Martin Mosebachs Buch „Die 21“ ist eine Provokation für die deutsche Wellness-Spiritualität. Von Alexander von Schönburg
Buchtitel: "Die 21: Eine Reise ins Land der koptischen Märtyrer." von Martin Mosebach
Foto: dpa

Wenn man Martin Mosebachs neues Buch über das Schicksal der Kopten liest und danach einen herkömmlichen deutschen Gottesdienst besucht, muss man schon sehr gefestigt sein, um nicht in Schwermut zu verfallen. Hier eine Kirche, die nicht aneckt, in der die Vorzüge der Fastenzeit mit dem Hinweis auf Entschlackung und persönlichem Wohlbefinden beworben werden, kurz: eine Kirche, in der unverhohlen der Mensch und nicht Gott im Mittelpunkt steht. Dort eine Kirche, die nicht den Luxus genießt, mit dem Staat verwoben zu sein, weil sie seit etwa 1 000 Jahren im Zustand der Verfolgung existiert. Eine Kirche, die mit niedrigschwelligen Angeboten wie hierzulande nicht aufwarten kann. Wer sich in Ägypten zum Christentum bekennt, dem sind nicht nur jede Karrierechancen in Verwaltung, Staatsapparat oder Militär verwehrt, der lebt auch in ständiger Bereitschaft, den Märtyrertod zu sterben.
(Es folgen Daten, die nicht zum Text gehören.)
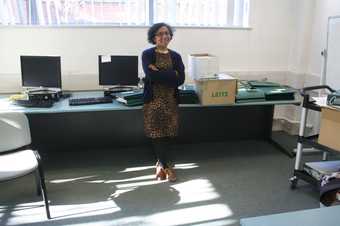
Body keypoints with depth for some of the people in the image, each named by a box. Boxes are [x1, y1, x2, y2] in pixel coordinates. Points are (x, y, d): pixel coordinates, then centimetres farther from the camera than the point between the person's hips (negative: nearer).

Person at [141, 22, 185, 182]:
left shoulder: (176, 56, 8)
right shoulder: (147, 54, -1)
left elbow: (181, 79, -7)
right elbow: (151, 75, -17)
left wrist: (159, 73, -13)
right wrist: (171, 75, -13)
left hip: (171, 100, 3)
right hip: (153, 99, -2)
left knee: (169, 134, 4)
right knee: (156, 134, 0)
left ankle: (161, 163, 25)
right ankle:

Für alle, die mit dem Anlass für Mosebachs Expedition nach Ägypten nicht vertraut sind: Am 12. Februar 2015 veröffentlichte der Propaganda-Sender der Terrororganisation IS ein aufwendig inszeniertes Video, in der die Enthauptung von 21 ägyptischen Wanderarbeitern gezeigt wurde, die zuvor in der Nähe der libyschen Stadt Sirte entführt und gefoltert worden waren, nachdem sie sich geweigert hatten, Christus zu verleugnen. Einer der 21 war, wie sich später herausstellte, kein Kopte, sondern ein zunächst nicht-gläubiger Schwarzafrikaner, der aber, nachdem er den Glauben seiner 20 Mitgefangenen sah, sich zum Christentum bekannte und somit sein eigenes Todesurteil sprach. Wenige Tage nachdem die Ermordeten identifiziert waren, erklärte das Oberhaupt der koptischen Kirche, Tawadros II., alle 21 zu Märtyrern und Heiligen der koptischen Kirche. Ihr Feiertag ist – nach unserem Kalender – der 15. Februar.

Mosebach begab sich, wohl angestachelt durch die nur sehr beiläufige Berichterstattung in der deutschen Presse, nach Oberägypten, genauer: in den Ort Samalout, aus dem die meisten der Märtyrer stammten. Er wollte mehr über die Märtyrer und ihre Familien herausfinden, er wollte Christen kennenlernen, die für ihren Glauben zu sterben bereit sind.

Wer Mosebachs Romane und Reise-Essays kennt, wird nicht überrascht sein, dass dabei ein sprachliches und dramaturgisches Meisterwerk entstanden ist. Es gibt derzeit wahrscheinlich keinen deutschen Schriftsteller, der in einer klareren, unverschnörkelteren Sprache schreibt als der katholische Büchnerpreisträger. Man liest Passagen, die einen erschaudern lassen, andere, die den Leser in eine pittoreske Welt entführen, poetische Passagen und andere, die nachdenklich stimmen. Man findet Dialoge, die einen tief in die Seelenverfassung dieses Landes blicken lassen, man erfährt Tiefgründiges über die Liturgie der Kopten, passagenweise liest sich „Die 21“ wie eine Fortsetzung seiner inzwischen legendären und auf der ganzen Welt verbreiteten Streitschrift „Die Häresie der Formlosigkeit“.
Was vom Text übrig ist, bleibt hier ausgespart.